When they were New Yorkers more than 20 years ago, Ms. Lin and Mr. Bertault worked as architectural designers, and it shows in the light-filled space, comfortable seating, and pristine white colors with traces of green, giving the place an upscale tropical feeling. The double case of Il Labortorio gelato flavors adds to the feeling of being on vacation even when you’re five minutes from home.

As for the menu, the Reporter’s sister publication, Southforker magazine, outlined some choices in a recent article, noting the restaurant “offers a giddy round-up of dim-sum favorites: around eight to 10 different types of dumplings that are core to the menu (which come in small or large — that is, four or eight-dumpling servings), a multitude of other satisfying dishes like sticky rice, crispy, light-as-air scallion pancakes, plump lotus bean or pork bao, gently spicy cold sesame noodles and a whole menu of sweet and savory crepes. Oh, and quiche options, too — you know, just in case you’re still hungry. The gelato is an evolving 40-flavor-strong center of scoops that will have you checking back in weekly to see what’s new.”

SAILING INTO THE RESTAURANT BUSINESS

The name of the restaurant, Ms. Lin explained, comes from the small sailboats called Optimists — opties for short — used by youngsters learning to sail — and dinghies, the small rowboats that now and then are rigged with a sail.

“Vincent’s a sailor,” Ms. Lin said, and when they discovered the East End, they kept their boat in Greenport and it wasn’t long before they knew they wanted to live somewhere in the area. That somewhere was Orient, where they moved 20 years ago and where they still have a house, and rent on the Island.

They opened the original Opties & Dinghies five years ago in what Ms. Lin described as “a hole-in-the-wall next to the Orient Post Office.”

But in November, it ended on an extremely sour note, with what Ms. Lin described as a contentious landlord and tenant dispute that included lawsuits from both sides and more than 20 police reports filed. When the lease was up, Ms. Lin said, they closed own.

“We weren’t going to give up, though. We had found a vibe in Orient, walking to work, giving added value to the village. We’ve found that here, too.”

The restaurant business is notoriously difficult and Ms. Lin said it was more so on Shelter Island. With population dropping precipitously in the off-season, there are many less customers. “It’s a seasonal business, but our rent isn’t seasonal.”

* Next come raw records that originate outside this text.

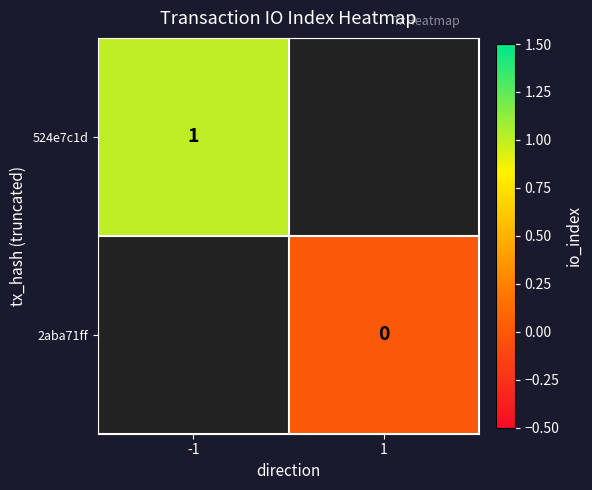

Between 1 and -1, which is larger?

-1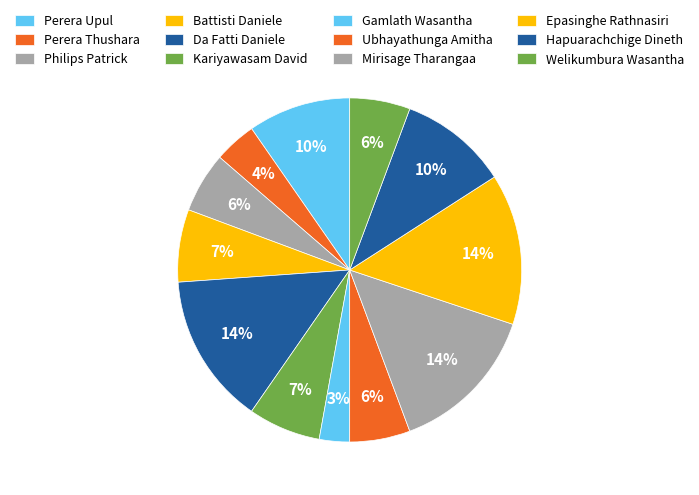

Which slice is the largest?

Da Fatti Daniele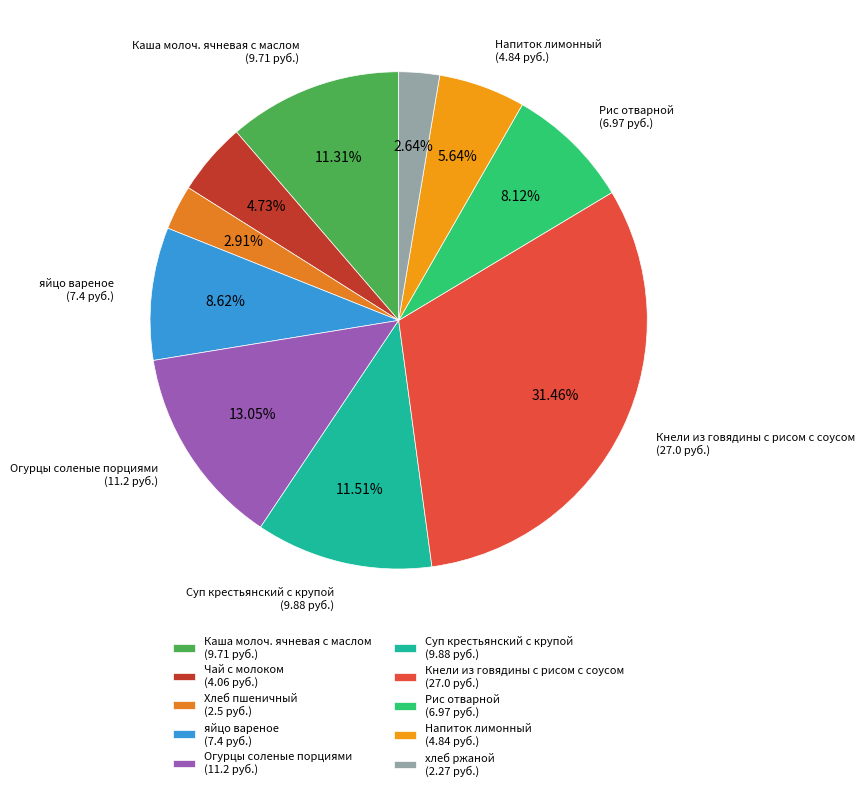

How many slices are in this pie chart?

10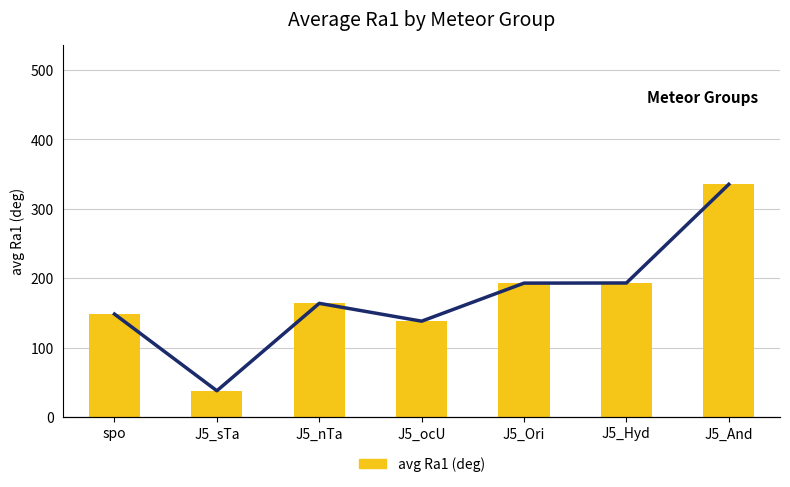

Which has a higher value, J5_nTa or spo?

J5_nTa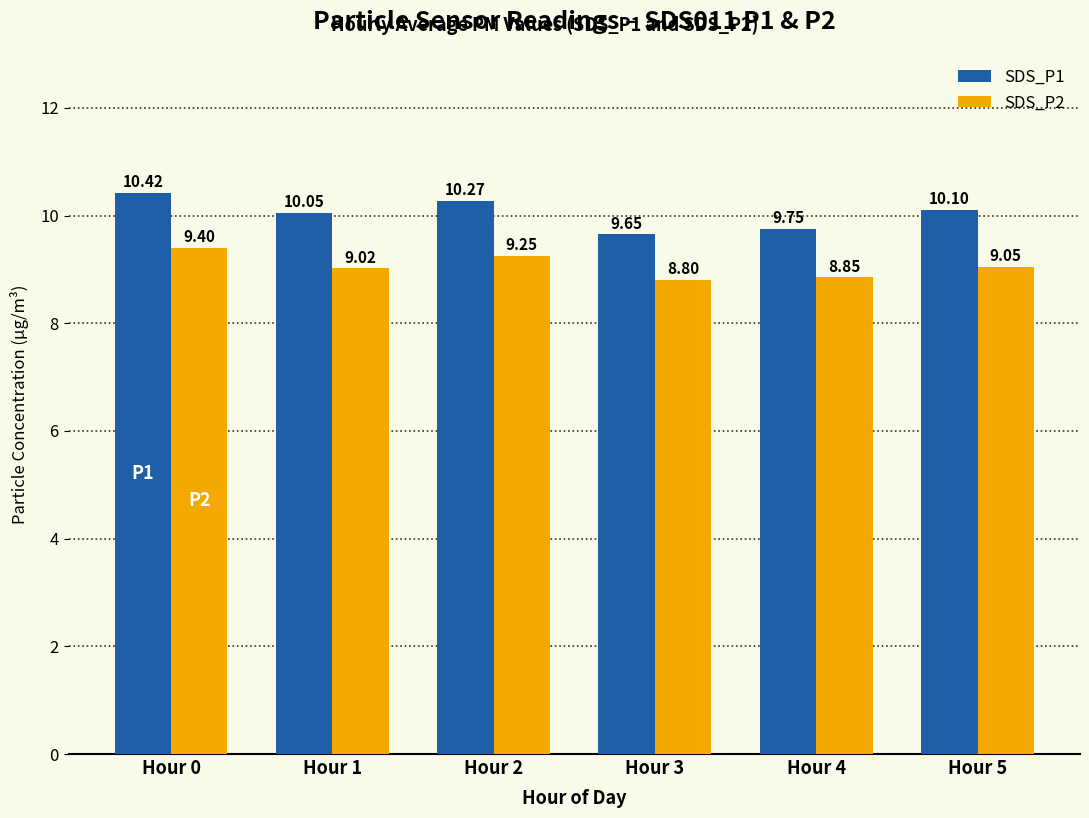

The SDS_P1 series shows 10.4 at Hour 0. True or false?

True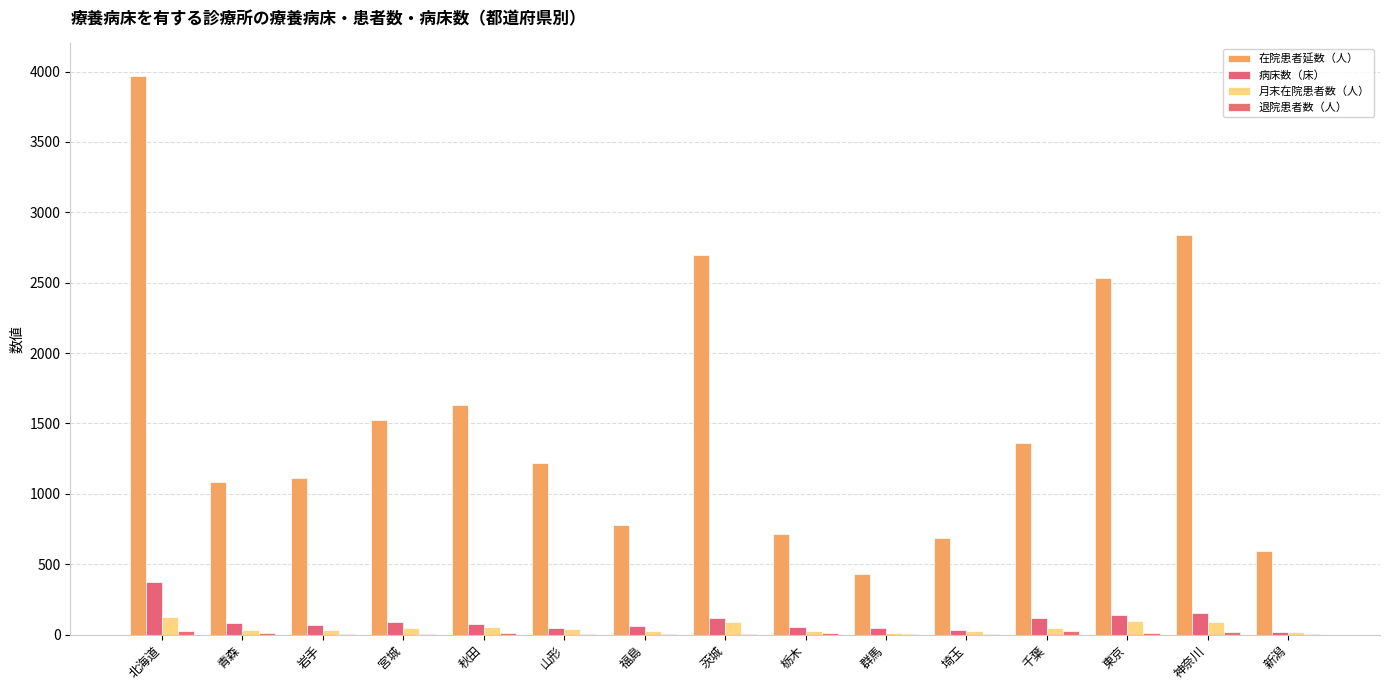

Which category has the highest value in the 退院患者数（人） series?

北海道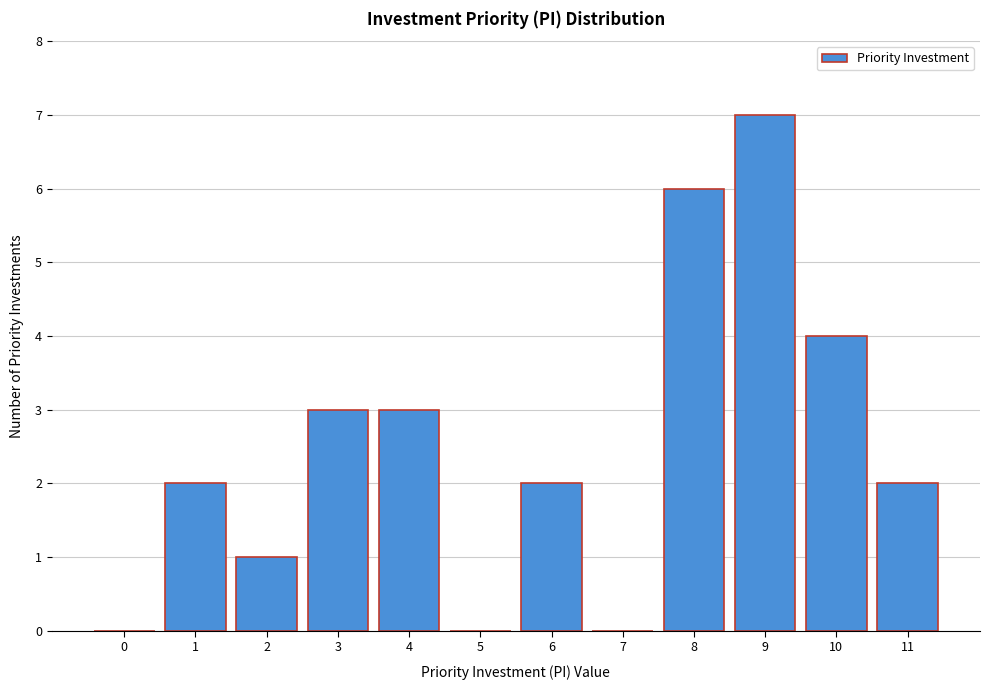

Reading right to left, what are all the values shown in this chart?

11=2	10=4	9=7	8=6	7=0	6=2	5=0	4=3	3=3	2=1	1=2	0=0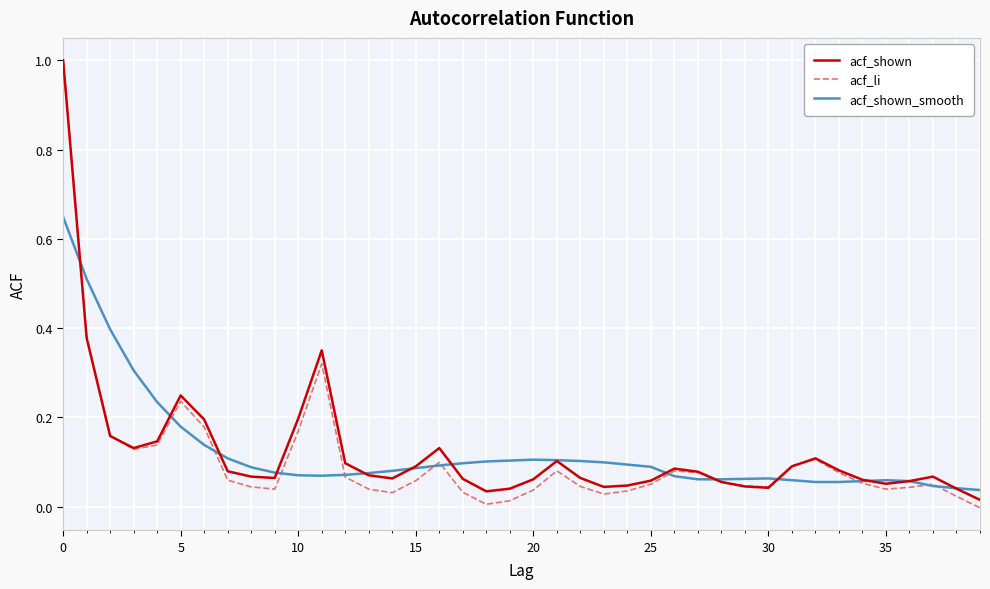

At how many categories does at least one series exceed 0?

40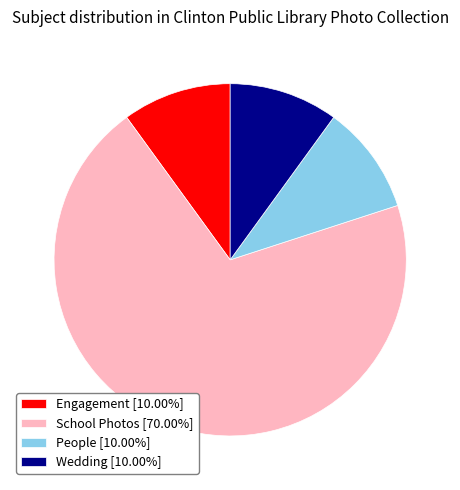

Is it true that Engagement is 23% of the pie?

False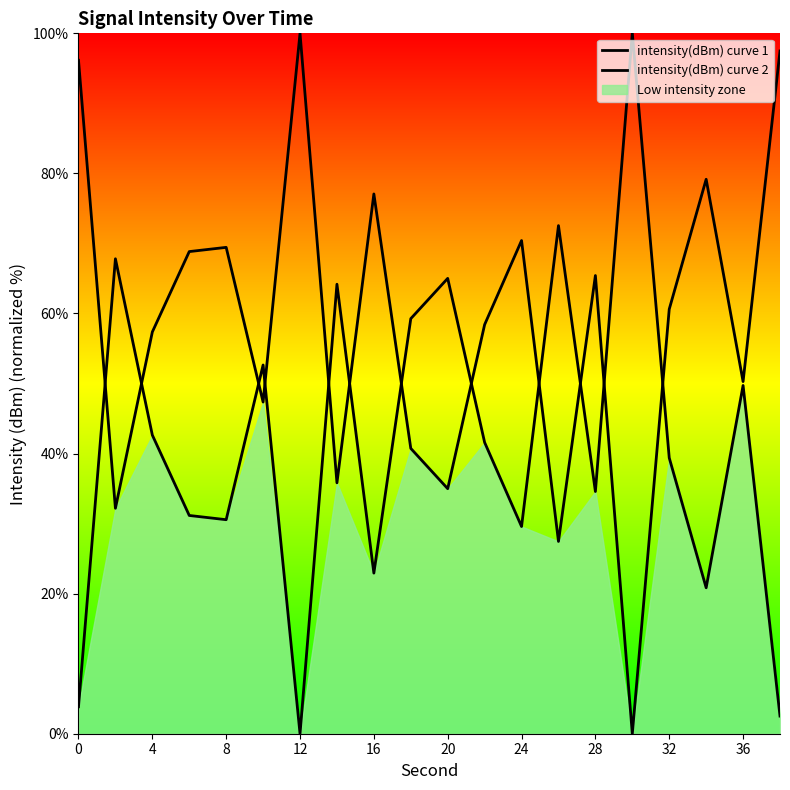

How many positive values does the intensity(dBm) curve 1 series have?

19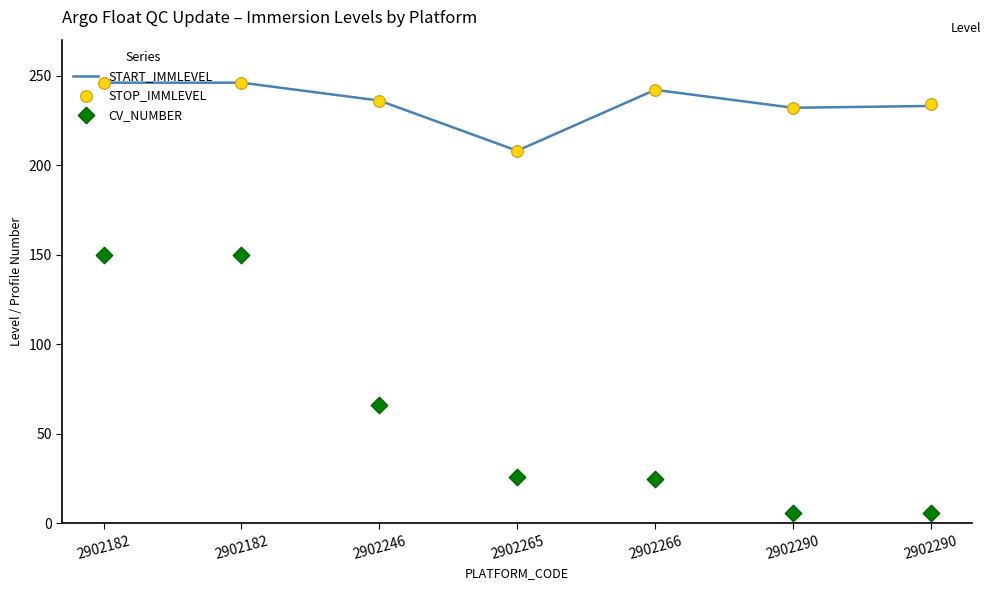

What are all the series names shown in the legend?

START_IMMLEVEL, STOP_IMMLEVEL, CV_NUMBER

Ms. Lin also noted that many more tourists and day trippers come to the North Fork in the fall and winter, but don’t take the ferry to the Island, so that cuts down on business.

“We do have one advantage here by staying open until 10, so people can stop in for a late dinner,” Ms. Lin said. Customers come back and tell others about the treats in store at Opties & Dingies.

Long days bring great rewards, Ms. Lin said. ‘We’re so happy at the way Shelter Island has welcomed us.”